Let $q_0$ be a configuration of equilibrium, i.e $\frac{\partial V_0}{\partial q}(q_0) = 0$.
It should be true that $$L_0(q,\dot{q}) = \frac{1}{2} \dot{q} \cdot A(q_0) \dot{q} - V_0(q_0) - \frac{1}{2}(q-q_0)\cdot V''(q_0)(q-q_0)- [a(q_0)+\frac{\partial a}{\partial q}(q_0)(q-q_0)]\cdot \dot{q}$$
Is the Taylor expansion until the second order of the function $L$ cited before.
What I don't get are the $\dot{q}$ multiplyng $A(q_0)$, since Taylor in two variables I remember, should be $f(x,y) = f(a,b) +\frac{\partial f}{\partial x}(a,b)(x-a) + \frac{\partial f}{\partial y}(a,b)(y-b)$. Is this really a Taylor exapansion in two variables around $(q_0,0)$ ? Why $\dot{q}$ does even appear ? It seems more like a Taylor expansion around $q_0$ keeping $\dot{q}$ variable, but I don't if this is possible.

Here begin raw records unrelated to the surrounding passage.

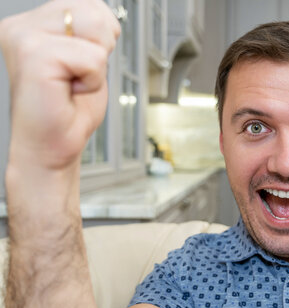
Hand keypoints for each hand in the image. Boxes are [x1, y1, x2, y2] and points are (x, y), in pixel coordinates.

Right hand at [0, 0, 119, 170]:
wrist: (52, 147)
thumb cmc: (67, 110)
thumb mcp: (85, 58)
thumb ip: (88, 30)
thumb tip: (103, 13)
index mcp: (32, 23)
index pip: (89, 4)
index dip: (102, 38)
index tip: (81, 65)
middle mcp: (22, 26)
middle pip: (94, 12)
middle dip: (100, 49)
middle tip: (78, 76)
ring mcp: (24, 38)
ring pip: (95, 29)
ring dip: (96, 64)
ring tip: (73, 81)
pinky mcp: (34, 56)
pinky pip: (93, 58)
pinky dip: (93, 80)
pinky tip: (70, 90)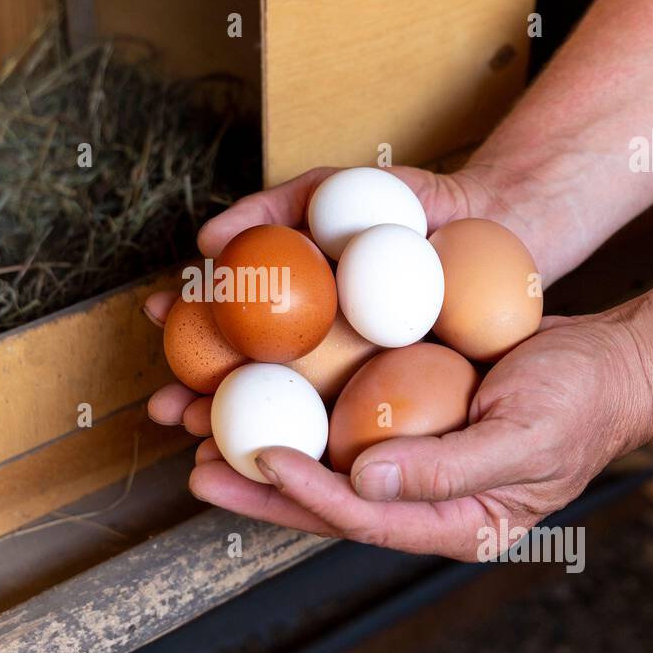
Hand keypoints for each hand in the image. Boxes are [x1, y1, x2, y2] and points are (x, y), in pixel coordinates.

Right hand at [143, 164, 519, 433]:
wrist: (499, 225)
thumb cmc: (417, 202)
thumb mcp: (337, 191)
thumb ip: (273, 205)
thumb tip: (206, 240)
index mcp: (296, 300)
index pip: (226, 318)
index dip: (186, 322)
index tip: (152, 317)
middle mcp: (316, 345)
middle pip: (244, 380)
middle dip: (196, 400)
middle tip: (164, 409)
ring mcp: (355, 378)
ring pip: (288, 417)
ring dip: (238, 437)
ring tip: (200, 448)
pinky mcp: (398, 404)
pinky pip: (349, 431)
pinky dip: (311, 449)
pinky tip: (276, 462)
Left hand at [186, 299, 652, 557]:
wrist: (609, 360)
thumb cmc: (581, 400)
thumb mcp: (526, 436)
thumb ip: (449, 469)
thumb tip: (365, 480)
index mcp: (454, 522)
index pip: (366, 518)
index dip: (308, 493)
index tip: (261, 460)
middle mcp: (422, 497)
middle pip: (326, 499)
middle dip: (260, 488)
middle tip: (198, 470)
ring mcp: (411, 458)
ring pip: (324, 460)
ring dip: (263, 449)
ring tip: (201, 433)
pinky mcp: (404, 417)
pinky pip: (341, 417)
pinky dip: (297, 406)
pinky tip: (255, 388)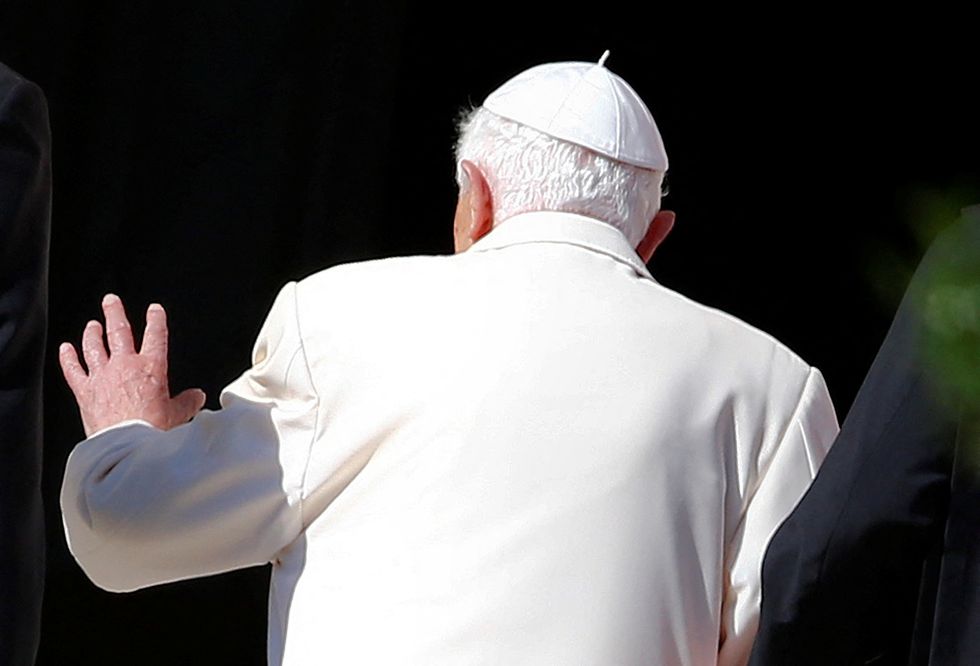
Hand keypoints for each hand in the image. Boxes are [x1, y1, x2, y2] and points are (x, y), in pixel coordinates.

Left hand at [59, 293, 205, 436]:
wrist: (126, 445)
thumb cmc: (152, 430)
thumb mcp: (176, 415)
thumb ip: (187, 403)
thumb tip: (197, 396)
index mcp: (151, 368)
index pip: (156, 335)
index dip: (156, 319)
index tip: (154, 309)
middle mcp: (125, 365)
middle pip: (119, 331)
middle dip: (115, 313)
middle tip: (111, 300)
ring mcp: (102, 376)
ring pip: (94, 346)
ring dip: (92, 333)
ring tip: (92, 325)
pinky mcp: (85, 391)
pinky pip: (73, 369)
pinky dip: (68, 358)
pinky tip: (65, 349)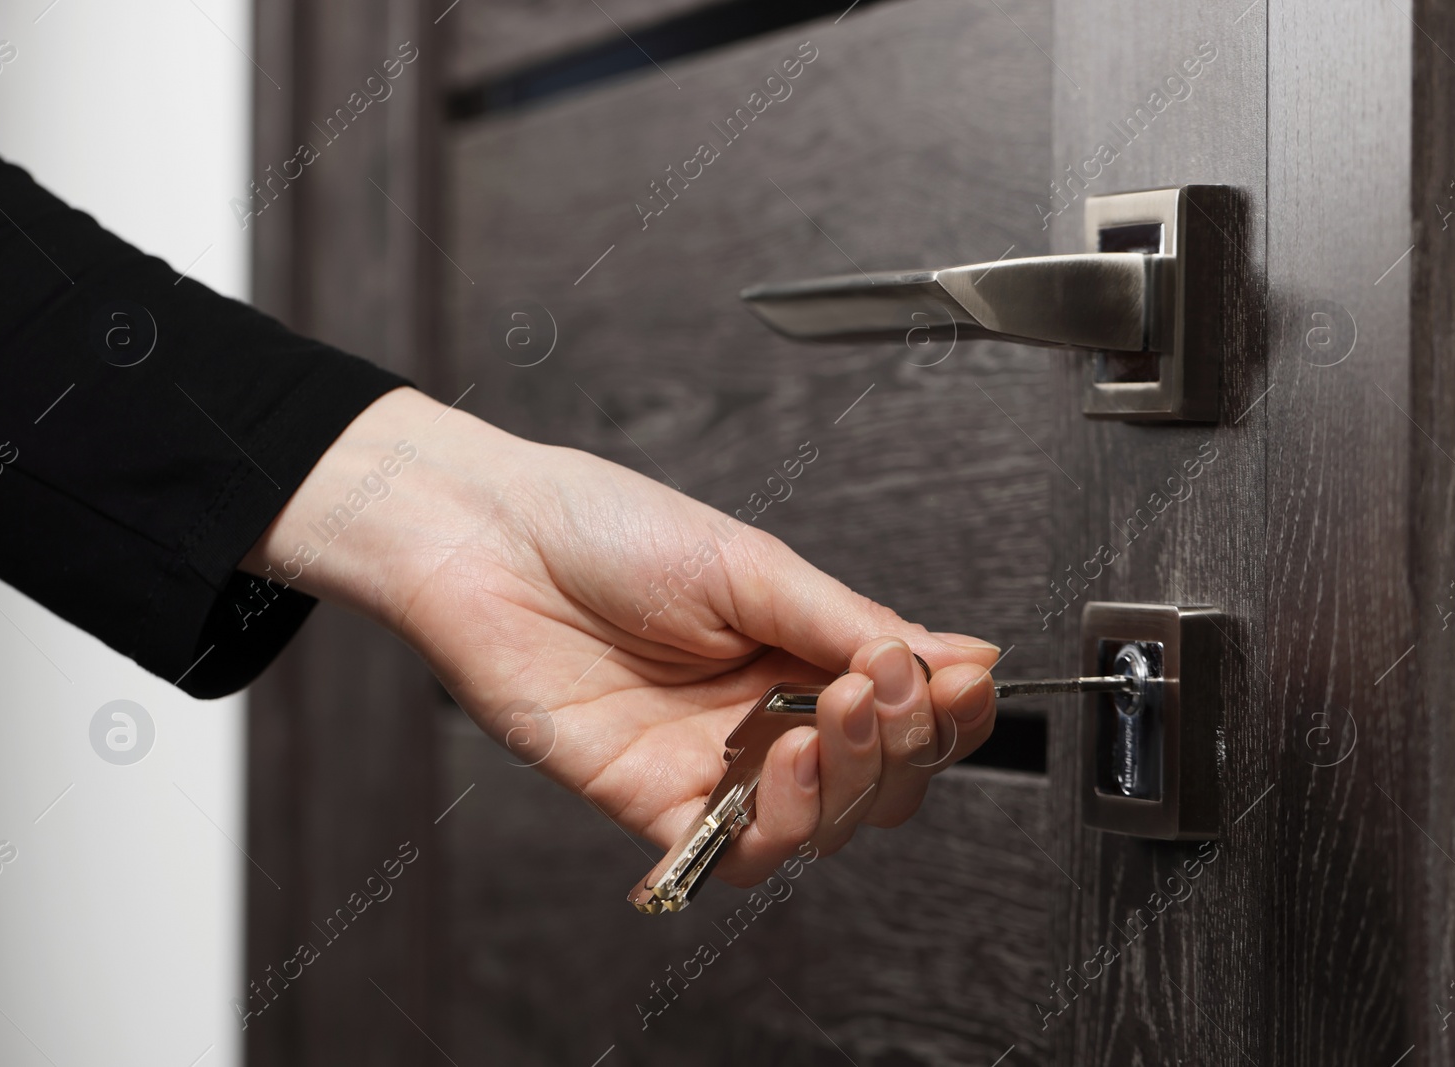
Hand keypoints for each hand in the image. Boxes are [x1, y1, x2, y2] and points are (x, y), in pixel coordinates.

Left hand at [241, 387, 1001, 884]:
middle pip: (881, 778)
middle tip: (874, 688)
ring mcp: (714, 763)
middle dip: (901, 742)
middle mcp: (766, 715)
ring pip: (822, 825)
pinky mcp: (654, 802)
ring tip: (825, 718)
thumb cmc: (606, 529)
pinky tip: (780, 771)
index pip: (907, 708)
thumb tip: (963, 654)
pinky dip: (776, 830)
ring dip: (847, 782)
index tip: (963, 682)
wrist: (491, 541)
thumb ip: (850, 623)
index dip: (949, 710)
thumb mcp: (750, 565)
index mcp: (801, 649)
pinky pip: (733, 853)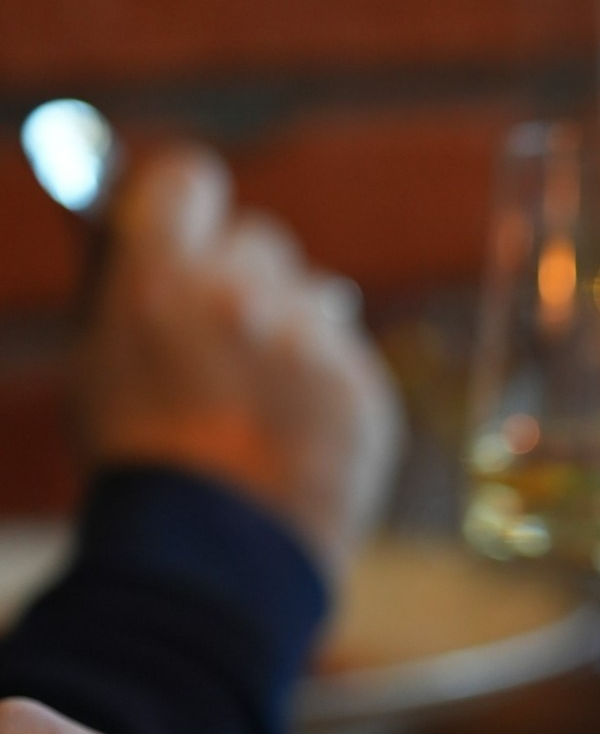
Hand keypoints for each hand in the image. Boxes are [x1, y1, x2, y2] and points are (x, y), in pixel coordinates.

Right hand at [78, 145, 401, 575]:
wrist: (219, 554)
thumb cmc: (144, 462)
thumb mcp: (99, 360)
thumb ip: (119, 280)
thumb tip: (118, 215)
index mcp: (163, 276)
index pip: (189, 179)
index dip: (188, 203)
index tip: (188, 224)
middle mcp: (244, 296)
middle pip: (260, 240)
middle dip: (243, 273)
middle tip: (227, 331)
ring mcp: (314, 343)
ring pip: (317, 295)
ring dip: (295, 325)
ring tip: (266, 393)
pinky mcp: (365, 388)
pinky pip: (351, 357)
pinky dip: (331, 383)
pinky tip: (301, 430)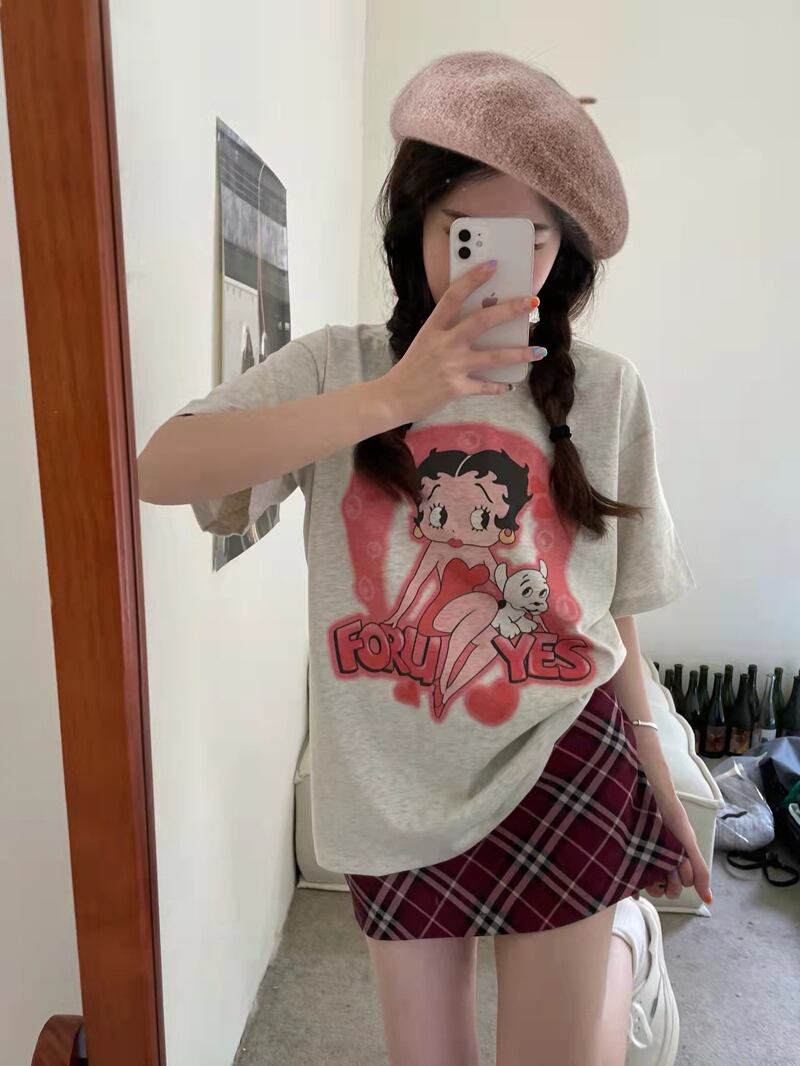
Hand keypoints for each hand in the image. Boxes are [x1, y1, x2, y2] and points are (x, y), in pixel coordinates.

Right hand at [374, 260, 545, 423]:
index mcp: (433, 327)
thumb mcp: (425, 342)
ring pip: (494, 356)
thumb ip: (447, 331)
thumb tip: (481, 323)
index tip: (493, 264)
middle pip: (482, 320)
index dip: (474, 277)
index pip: (454, 295)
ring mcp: (451, 366)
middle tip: (532, 301)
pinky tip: (509, 385)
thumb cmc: (411, 368)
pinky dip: (498, 386)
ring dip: (520, 353)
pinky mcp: (456, 388)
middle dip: (510, 309)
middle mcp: (444, 343)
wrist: (393, 398)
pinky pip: (485, 386)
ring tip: (539, 351)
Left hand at [634, 800, 712, 904]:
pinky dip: (636, 887)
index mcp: (679, 865)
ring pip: (652, 886)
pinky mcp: (635, 857)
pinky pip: (635, 881)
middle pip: (667, 890)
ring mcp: (649, 862)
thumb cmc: (675, 821)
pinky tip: (635, 884)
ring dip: (654, 881)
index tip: (678, 867)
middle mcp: (664, 866)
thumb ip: (701, 872)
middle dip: (669, 883)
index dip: (679, 881)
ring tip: (653, 864)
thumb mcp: (690, 847)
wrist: (656, 801)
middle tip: (667, 867)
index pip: (680, 887)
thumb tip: (709, 900)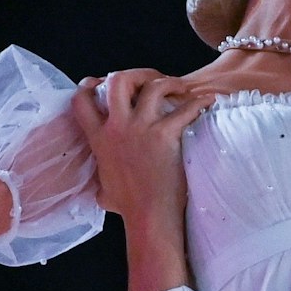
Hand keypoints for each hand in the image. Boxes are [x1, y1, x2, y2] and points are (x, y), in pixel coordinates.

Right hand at [70, 69, 213, 225]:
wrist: (148, 217)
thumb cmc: (129, 208)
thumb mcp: (103, 188)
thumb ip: (101, 177)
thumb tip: (100, 189)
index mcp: (99, 139)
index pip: (81, 100)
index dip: (90, 84)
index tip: (104, 82)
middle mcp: (117, 128)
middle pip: (118, 80)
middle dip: (136, 73)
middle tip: (152, 80)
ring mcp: (142, 129)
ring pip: (152, 86)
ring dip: (168, 82)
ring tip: (181, 88)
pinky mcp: (166, 135)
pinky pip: (186, 108)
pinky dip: (199, 102)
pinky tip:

Any help would be appreciated.
Take: $$f(x,y) := \frac{1}{2}x^{T}A(y)x - V(x,y) = \frac{1}{2}x^{T}A(y) - V_{0}(y) -a(y)\cdot x$$ Then, taking $(x,y) = (\dot{q},q_{0})$, the first term becomes: $$f(\dot{q},q_{0}) = \frac{1}{2}\dot{q}^{T}A(q_{0})\dot{q} -V_{0}(q_{0})-a(q_{0})\cdot \dot{q}.$$